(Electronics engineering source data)
---

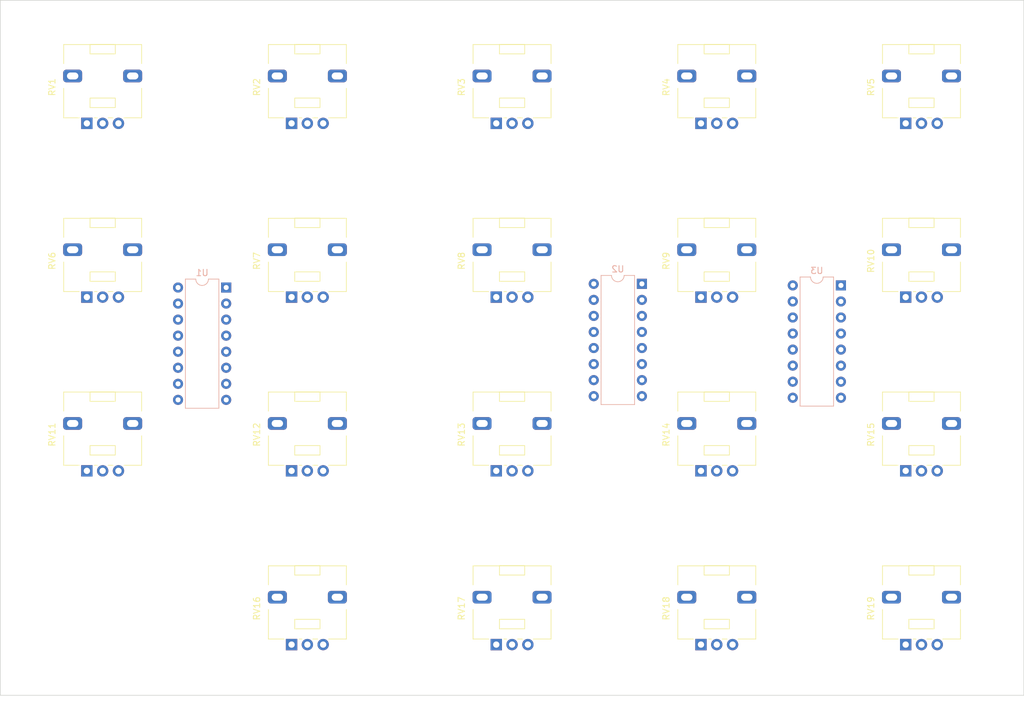
<source format=kicad_pcb>
(kicad_pcb (version 20221018) (generator pcbnew)

  (general
    (thickness 1.6)
  )

  (paper "A4")
  (layers
    (0 "F.Cu" signal)
    (31 "B.Cu" signal)
    (32 "B.Adhes" user "B.Adhesive")
    (33 "F.Adhes" user "F.Adhesive")
    (34 "B.Paste" user)
    (35 "F.Paste" user)
    (36 "B.SilkS" user "B.Silkscreen")
    (37 "F.SilkS" user "F.Silkscreen")
    (38 "B.Mask" user)
    (39 "F.Mask" user)
    (40 "Dwgs.User" user "User.Drawings")
    (41 "Cmts.User" user "User.Comments")
    (42 "Eco1.User" user "User.Eco1")
    (43 "Eco2.User" user "User.Eco2")
    (44 "Edge.Cuts" user)
    (45 "Margin" user)
    (46 "B.CrtYd" user "B.Courtyard")
    (47 "F.CrtYd" user "F.Courtyard")
    (48 "B.Fab" user)
    (49 "F.Fab" user)
    (50 "User.1" user)
    (51 "User.2" user)
    (52 "User.3" user)
    (53 "User.4" user)
    (54 "User.5" user)
    (55 "User.6" user)
    (56 "User.7" user)
    (57 "User.8" user)
    (58 "User.9" user)
  )

  (setup
    (pad_to_mask_clearance 0)
    (pcbplotparams
      (layerselection 0x00010fc_ffffffff)
      (plot_on_all_layers_selection 0x0000000_00000000)
      (disableapertmacros false)
      (usegerberextensions false)
      (usegerberattributes true)
      (usegerberadvancedattributes true)
      (creategerberjobfile true)
      (dashed_line_dash_ratio 12.000000)
      (dashed_line_gap_ratio 3.000000)
      (svgprecision 4)
      (plotframeref false)
      (viasonmask false)
      (mode 1)
      (useauxorigin false)
      (hpglpennumber 1)
      (hpglpenspeed 20)
      (hpglpendiameter 15.000000)
      (dxfpolygonmode true)
      (dxfimperialunits true)
      (dxfusepcbnewfont true)
      (psnegative false)
      (psa4output false)
      (plotreference true)
      (plotvalue true)
      (plotinvisibletext false)
      (sketchpadsonfab false)
      (subtractmaskfromsilk false)
      (outputformat 1)
      (mirror false)
      (drillshape 1)
      (scaleselection 1)
      (outputdirectory "")
    )
  )

  (net 0 "")
  (net 1 "+3.3V")
  (net 2 "GND")
  (net 3 "SIG_POT1")
  (net 4 "SIG_POT2")
  (net 5 "unconnected-(U1-A-Pad3)")
  (net 6 "MUX_S2")
  (net 7 "MUX_S1")
  (net 8 "MUX_S0")
  (net 9 "+5V")
  (net 10 "SIG_POT3")
  (net 11 "SIG_POT4")
  (net 12 "SIG_POT5")
  (net 13 "SIG_POT6")
  (net 14 "SIG_POT7")
  (net 15 "SIG_POT8")
  (net 16 "SIG_POT9")
  (net 17 "SIG_POT10")
  (net 18 "SIG_POT11")
  (net 19 "SIG_POT12")
  (net 20 "SIG_POT13")
  (net 21 "SIG_POT14")
  (net 22 "SIG_POT15")
  (net 23 "SIG_POT16")
  (net 24 "SIG_POT17")
  (net 25 "SIG_POT18")
  (net 26 "SIG_POT19")
  (net 27 "SIG_BTN1")
  (net 28 "unconnected-(U2-A-Pad3)")
  (net 29 "unconnected-(U3-A-Pad3)")
  (net 30 "unconnected-(U3-A3-Pad12)")
  (net 31 "unconnected-(U3-A0-Pad13)")
  (net 32 "unconnected-(U3-A1-Pad14)")
  (net 33 "unconnected-(U3-A2-Pad15)")

  (footprint "Potentiometer_THT:Potentiometer_Alps_RK09L_Single_Vertical" (layer "F.Cu") (at 66.1 121.975 90))

  (footprint "Potentiometer_THT:Potentiometer_Alps_RK09L_Single_Vertical" (layer "F.Cu") (at 66.1 94.475 90))

  (footprint "Potentiometer_THT:Potentiometer_Alps_RK09L_Single_Vertical" (layer "F.Cu") (at 130.9 121.975 90))

  (footprint "Potentiometer_THT:Potentiometer_Alps_RK09L_Single_Vertical" (layer "F.Cu") (at 98.5 121.975 90))

  (footprint "Potentiometer_THT:Potentiometer_Alps_RK09L_Single_Vertical" (layer "F.Cu") (at 163.3 39.475 90))

  (footprint "Potentiometer_THT:Potentiometer_Alps_RK09L_Single_Vertical" (layer "F.Cu") (at 33.7 94.475 90))

  (footprint "Potentiometer_THT:Potentiometer_Alps_RK09L_Single_Vertical" (layer "F.Cu") (at 98.5 94.475 90))

  (footprint "Potentiometer_THT:Potentiometer_Alps_RK09L_Single_Vertical" (layer "F.Cu") (at 163.3 121.975 90))

  (footprint "Potentiometer_THT:Potentiometer_Alps_RK09L_Single_Vertical" (layer "F.Cu") (at 33.7 66.975 90))

  (footprint "Potentiometer_THT:Potentiometer_Alps_RK09L_Single_Vertical" (layer "F.Cu") (at 130.9 39.475 90))

  (footprint "Potentiometer_THT:Potentiometer_Alps_RK09L_Single_Vertical" (layer "F.Cu") (at 66.1 39.475 90))

  (footprint "Potentiometer_THT:Potentiometer_Alps_RK09L_Single_Vertical" (layer "F.Cu") (at 98.5 66.975 90))

  (footprint "Potentiometer_THT:Potentiometer_Alps_RK09L_Single_Vertical" (layer "F.Cu") (at 66.1 66.975 90))

  (footprint "Potentiometer_THT:Potentiometer_Alps_RK09L_Single_Vertical" (layer "F.Cu") (at 163.3 94.475 90))

  (footprint "Potentiometer_THT:Potentiometer_Alps_RK09L_Single_Vertical" (layer "F.Cu") (at 98.5 39.475 90))

  (footprint "Potentiometer_THT:Potentiometer_Alps_RK09L_Single_Vertical" (layer "F.Cu") (at 130.9 94.475 90))

  (footprint "Potentiometer_THT:Potentiometer_Alps_RK09L_Single_Vertical" (layer "F.Cu") (at 163.3 66.975 90))

  (footprint "Potentiometer_THT:Potentiometer_Alps_RK09L_Single_Vertical" (layer "F.Cu") (at 130.9 66.975 90))

  (footprint "Potentiometer_THT:Potentiometer_Alps_RK09L_Single_Vertical" (layer "F.Cu") (at 33.7 39.475 90))

  (footprint "Package_DIP:DIP-16_W7.62mm" (layer "B.Cu") (at 55.75 65.46 180))

  (footprint "Package_DIP:DIP-16_W7.62mm" (layer "B.Cu") (at 121.55 64.875 180))

  (footprint "Package_DIP:DIP-16_W7.62mm" (layer "B.Cu") (at 153.05 65.125 180))

  (gr_line (start 182 130) (end 20 130)
    (stroke (width 0.1) (type default)) (layer "Edge.Cuts") (tstamp 5c0f49b9-9604-4e7e-b193-d9f979e97b3b))
  (gr_line (start 182 20) (end 182 130)
    (stroke (width 0.1) (type default)) (layer "Edge.Cuts") (tstamp 70ed805d-4f82-46ff-a9ed-81344bc6b273))
  (gr_line (start 20 20) (end 182 20)
    (stroke (width 0.1) (type default)) (layer "Edge.Cuts") (tstamp 8bacd9c0-4e5d-4a7f-848a-762d8ad16875))
  (gr_line (start 20 20) (end 20 130)
    (stroke (width 0.1) (type default)) (layer "Edge.Cuts") (tstamp d056bad0-3d91-458a-8ad5-5f93ebbcad6f))

)

</source>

---

- EXERCISE REQUIREMENTS
Each line with the word "start" in the records above belongs in the result; copy all of them.

- SOLUTION TO THIS EXERCISE
  (gr_line (start 182 130) (end 20 130)
  (gr_line (start 182 20) (end 182 130)
  (gr_line (start 20 20) (end 182 20)
  (gr_line (start 20 20) (end 20 130)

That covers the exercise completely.